Well, they don’t know that negligence was involved, of course. On the other hand, they don’t know what caused the accident in the Maserati example, either; they simply make a reasonable estimate of the probabilities based on what they do know. Similarly, in res ipsa loquitur cases, the jury may not be able to reconstruct the sequence of events, but they may be able to make an educated inference that, whatever it was, it probably involved the defendant’s failure to exercise due care in some respect. The inference may not be infallible, it may not be satisfying to the ruthlessly syllogistic mind, but it is accepted by the legal system as sufficient to satisfy the “more probable than not” standard of proof in negligence cases. Courts, as practical institutions, must face the fact that irrefutable proof is seldom available in practical affairs, that the system is imperfect by its nature and must settle for a reasonable balance of the probabilities. “Res ipsa by its nature deals with mysteries and the efforts of imperfect legal processes to unravel them.” M. Shapo, Principles of Tort Law 255.

Consider the alternative. The judicial system could send Byrne away empty handed, explaining the result to him thus:

Sorry, Byrne, about your busted boodle. But we aren’t willing to make Boadle pay you unless you show that he did something wrong. You haven’t met your burden of proof, because you haven’t shown us what specific act Boadle did that was negligent. Unless you produce such evidence, you are not entitied to recover.

This reasoning sounds pretty good, but it doesn’t comport with most people’s sense of elementary fairness. Most people would make the inference that Boadle or his employees must have done something negligent for that barrel to get loose, even if we don’t know exactly what it was. Similarly, most people would infer that the platform collapse was caused by faulty construction, or that the brick fell because of negligence. The res ipsa loquitur doctrine allows juries to make the same inference of negligence that most of us would make from our common experience.

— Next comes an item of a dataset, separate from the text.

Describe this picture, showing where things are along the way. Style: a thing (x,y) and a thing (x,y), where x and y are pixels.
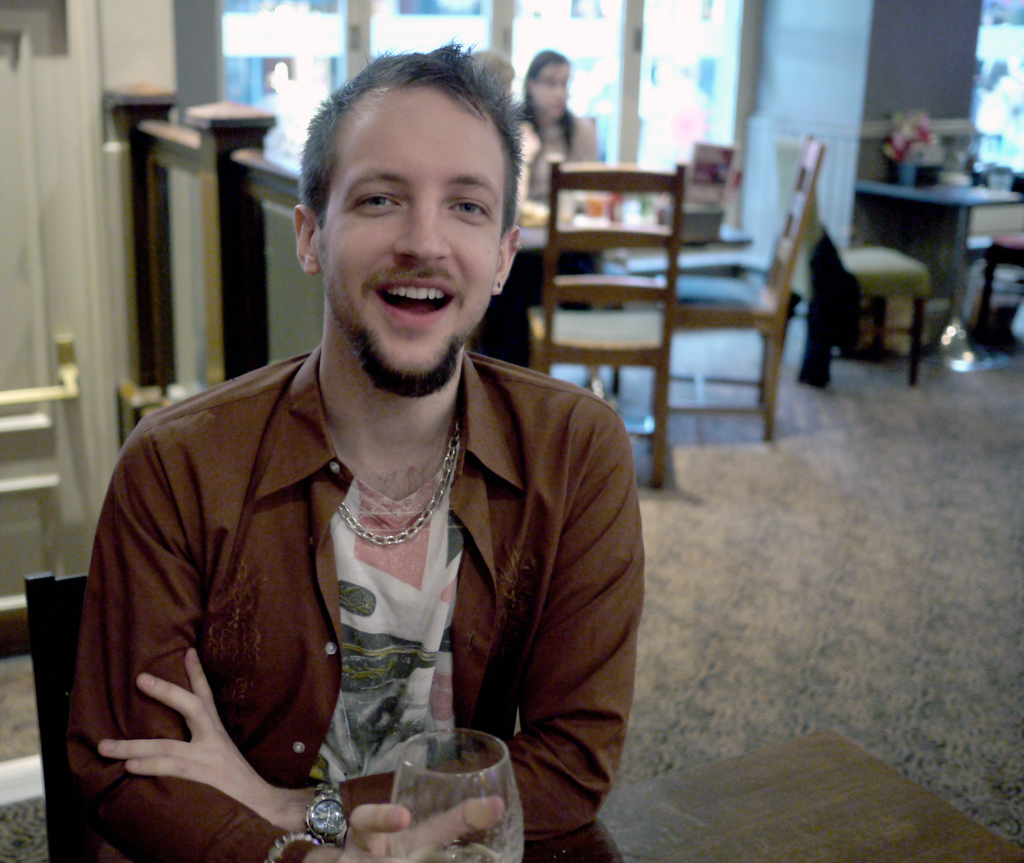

Not every plaintiff can get to the jury by intoning the magic Latin, however. For the res ipsa doctrine to apply, the circumstances must support an inference of negligence:

There must be reasonable evidence of negligence. But where the thing is shown to be under the management of the defendant or his servants, and the accident is such as in the ordinary course of things does not happen if those who have the management use proper care, it affords reasonable evidence, in the absence of explanation by the defendants, that the accident arose from want of care.

Scott v. London & St. Katherine Docks Co., 159 Eng. Rep. 665, 667 (1865). This early statement of the doctrine remains essentially intact. Most courts hold that the plaintiff can make a case for the jury under res ipsa loquitur by showing first that he was injured by an accident that would not ordinarily happen without negligence and second that the negligence is more likely than not attributable to the defendant, rather than to the plaintiff or a third party.